3. method as claimed in claim 2, it is characterised in that: wherein said step (2) include with Under realize step:

(2-2) above-mentioned source document to be translated input machine translation system will obtain the machine translation of correspondence；(2-3) It is input to described training sample set and machine translation to have in the learning machine of wrong word modification rule template；

(2-5) the first rule set is utilized all to revise Dev machine translation；And revised translation and Dev standard Translation compares, and calculates the BLEU yield value of each rule, selects the increasing of BLEU from rule set The modification rule that benefit value is maximum, is defined as: the first modification rule；

(2-8) utilize Second Rule collection to revise Dev machine translation；And revised translation and Dev standard Translation compares, and calculates the BLEU yield value of each rule, selects the increasing of BLEU from rule set The modification rule that benefit value is maximum, is defined as: the second modification rule；

4. method as claimed in claim 3, it is characterised in that: during Rule Extraction, will every time The modification rule of the yield value maximum selecting BLEU from rule set extracts to be recorded；According to the elder generation returned After sequentially form sequence of rules.
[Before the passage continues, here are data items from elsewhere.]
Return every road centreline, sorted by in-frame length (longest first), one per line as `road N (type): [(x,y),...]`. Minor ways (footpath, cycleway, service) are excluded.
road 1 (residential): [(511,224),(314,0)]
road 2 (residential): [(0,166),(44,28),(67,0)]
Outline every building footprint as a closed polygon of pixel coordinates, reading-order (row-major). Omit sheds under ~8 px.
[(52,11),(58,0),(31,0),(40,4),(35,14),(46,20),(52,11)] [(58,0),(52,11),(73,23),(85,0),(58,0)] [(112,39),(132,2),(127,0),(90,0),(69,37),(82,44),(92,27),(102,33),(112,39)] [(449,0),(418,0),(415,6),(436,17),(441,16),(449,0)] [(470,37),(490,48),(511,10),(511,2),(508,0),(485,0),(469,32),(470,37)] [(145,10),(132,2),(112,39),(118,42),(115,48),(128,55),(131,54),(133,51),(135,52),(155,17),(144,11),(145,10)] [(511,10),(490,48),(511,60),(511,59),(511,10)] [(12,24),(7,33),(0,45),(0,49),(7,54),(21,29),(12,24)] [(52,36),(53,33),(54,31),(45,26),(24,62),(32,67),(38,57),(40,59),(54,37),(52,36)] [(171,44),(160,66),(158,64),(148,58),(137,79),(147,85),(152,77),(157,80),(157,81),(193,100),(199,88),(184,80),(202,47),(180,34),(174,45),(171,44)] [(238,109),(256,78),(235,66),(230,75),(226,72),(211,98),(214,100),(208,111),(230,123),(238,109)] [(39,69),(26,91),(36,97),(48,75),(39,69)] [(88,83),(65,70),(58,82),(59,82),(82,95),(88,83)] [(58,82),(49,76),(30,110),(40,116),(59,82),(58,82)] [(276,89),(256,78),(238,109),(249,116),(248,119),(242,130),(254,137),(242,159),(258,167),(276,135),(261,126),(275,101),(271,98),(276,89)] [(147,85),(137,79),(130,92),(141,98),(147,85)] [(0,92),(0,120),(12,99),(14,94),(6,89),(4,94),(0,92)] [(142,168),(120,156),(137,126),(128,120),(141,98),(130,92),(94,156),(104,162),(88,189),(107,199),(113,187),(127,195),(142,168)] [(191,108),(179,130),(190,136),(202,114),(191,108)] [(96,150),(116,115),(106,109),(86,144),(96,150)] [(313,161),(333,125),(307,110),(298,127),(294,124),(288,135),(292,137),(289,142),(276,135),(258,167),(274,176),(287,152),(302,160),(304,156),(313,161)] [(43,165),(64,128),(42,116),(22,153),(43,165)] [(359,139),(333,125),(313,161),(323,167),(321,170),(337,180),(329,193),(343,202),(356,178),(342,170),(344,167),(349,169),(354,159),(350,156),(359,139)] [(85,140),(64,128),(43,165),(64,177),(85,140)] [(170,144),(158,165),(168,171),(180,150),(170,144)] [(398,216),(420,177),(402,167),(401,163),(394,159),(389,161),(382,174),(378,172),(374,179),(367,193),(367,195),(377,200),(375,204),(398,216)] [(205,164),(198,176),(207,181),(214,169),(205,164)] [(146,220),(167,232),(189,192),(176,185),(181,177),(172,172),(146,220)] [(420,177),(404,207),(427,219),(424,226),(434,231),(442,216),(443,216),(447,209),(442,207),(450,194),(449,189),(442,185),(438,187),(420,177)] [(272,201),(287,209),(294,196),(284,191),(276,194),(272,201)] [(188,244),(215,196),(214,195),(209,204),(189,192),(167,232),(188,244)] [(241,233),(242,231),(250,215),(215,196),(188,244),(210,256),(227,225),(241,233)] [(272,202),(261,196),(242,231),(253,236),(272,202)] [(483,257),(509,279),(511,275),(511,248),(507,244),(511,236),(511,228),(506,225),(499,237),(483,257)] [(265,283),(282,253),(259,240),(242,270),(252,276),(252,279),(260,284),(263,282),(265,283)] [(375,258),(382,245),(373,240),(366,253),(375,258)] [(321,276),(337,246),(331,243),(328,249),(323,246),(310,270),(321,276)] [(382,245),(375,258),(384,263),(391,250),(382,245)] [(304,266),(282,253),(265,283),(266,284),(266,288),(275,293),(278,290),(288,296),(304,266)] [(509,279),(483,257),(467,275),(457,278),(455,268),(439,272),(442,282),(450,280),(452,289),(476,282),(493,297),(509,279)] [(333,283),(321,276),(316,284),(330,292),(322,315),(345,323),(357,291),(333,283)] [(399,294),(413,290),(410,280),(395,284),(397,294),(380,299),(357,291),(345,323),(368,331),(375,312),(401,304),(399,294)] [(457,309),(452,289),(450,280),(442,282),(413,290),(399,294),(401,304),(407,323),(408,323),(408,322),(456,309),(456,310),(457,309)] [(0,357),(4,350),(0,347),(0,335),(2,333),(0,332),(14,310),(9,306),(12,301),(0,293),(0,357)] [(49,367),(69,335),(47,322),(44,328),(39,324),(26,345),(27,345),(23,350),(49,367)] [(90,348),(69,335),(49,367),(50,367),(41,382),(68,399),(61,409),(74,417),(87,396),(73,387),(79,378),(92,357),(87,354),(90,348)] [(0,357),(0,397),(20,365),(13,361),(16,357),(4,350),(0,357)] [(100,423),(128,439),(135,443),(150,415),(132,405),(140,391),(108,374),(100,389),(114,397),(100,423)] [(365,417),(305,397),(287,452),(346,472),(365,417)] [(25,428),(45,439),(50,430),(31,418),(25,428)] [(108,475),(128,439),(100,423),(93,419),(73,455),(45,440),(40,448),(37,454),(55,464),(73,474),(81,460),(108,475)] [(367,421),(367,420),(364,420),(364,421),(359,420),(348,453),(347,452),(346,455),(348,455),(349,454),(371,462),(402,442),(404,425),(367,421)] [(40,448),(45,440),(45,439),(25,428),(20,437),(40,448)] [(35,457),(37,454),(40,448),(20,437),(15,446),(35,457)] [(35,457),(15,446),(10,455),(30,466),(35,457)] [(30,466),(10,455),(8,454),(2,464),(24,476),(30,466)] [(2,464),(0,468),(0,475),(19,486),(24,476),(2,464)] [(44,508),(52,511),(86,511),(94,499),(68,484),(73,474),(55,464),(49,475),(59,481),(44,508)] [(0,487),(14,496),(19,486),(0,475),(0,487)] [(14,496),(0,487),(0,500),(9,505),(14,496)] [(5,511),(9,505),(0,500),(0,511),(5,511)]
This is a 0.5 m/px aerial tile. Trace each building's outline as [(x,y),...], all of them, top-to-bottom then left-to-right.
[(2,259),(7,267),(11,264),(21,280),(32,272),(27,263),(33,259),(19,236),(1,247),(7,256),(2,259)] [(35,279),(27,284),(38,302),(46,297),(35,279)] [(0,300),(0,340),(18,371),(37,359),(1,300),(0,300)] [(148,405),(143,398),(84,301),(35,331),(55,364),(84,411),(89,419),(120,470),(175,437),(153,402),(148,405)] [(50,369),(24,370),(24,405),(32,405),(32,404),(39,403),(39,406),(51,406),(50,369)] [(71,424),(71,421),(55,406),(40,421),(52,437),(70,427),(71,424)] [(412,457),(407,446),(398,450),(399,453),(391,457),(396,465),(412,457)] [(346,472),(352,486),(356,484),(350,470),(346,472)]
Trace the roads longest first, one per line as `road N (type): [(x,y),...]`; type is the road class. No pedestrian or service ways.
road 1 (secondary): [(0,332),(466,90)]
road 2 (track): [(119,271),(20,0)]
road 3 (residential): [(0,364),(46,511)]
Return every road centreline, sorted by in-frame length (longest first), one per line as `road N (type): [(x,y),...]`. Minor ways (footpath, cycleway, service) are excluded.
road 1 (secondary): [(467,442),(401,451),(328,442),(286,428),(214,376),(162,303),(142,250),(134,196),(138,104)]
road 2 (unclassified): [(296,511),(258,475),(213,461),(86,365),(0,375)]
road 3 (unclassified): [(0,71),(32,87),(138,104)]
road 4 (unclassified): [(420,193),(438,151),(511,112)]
5. method as claimed in claim 4, it is characterised in that: apply described sequence of rules automatically to correct Wrong translation word in machine translation；Reduce the translation word mistake in machine translation.

6. the method as described in one of claim 1 to 5, it is characterised in that described first sequence word to be adjusted and The acquisition process of the second sequence word to be adjusted includes: by machine translation and standard translation being alignd, it is established that machine Translation and the mapping relations of standard translation word；When finding in the mapping with standard translation of the machine translation, exist During the word pair that position intersects, it is believed that this word is to for the second sequence word pair to be adjusted, by previous for the second sequence word centering to be adjusted Individual word is defined as the first sequence word to be adjusted, and later word is defined as the second sequence word to be adjusted.

7. method as claimed in claim 6, it is characterised in that described step (3) comprises implemented below Step:

8. processing method as claimed in claim 7, it is characterised in that: during Rule Extraction, will From rule set, select the tune sequence Rule Extraction of yield value maximum of BLEU out every time；By the priority extracted Sequentially form sequence of rules.

9. processing method as claimed in claim 8, it is characterised in that: apply described sequence of rules to adjust Word order mistake in step (2) revised machine translation.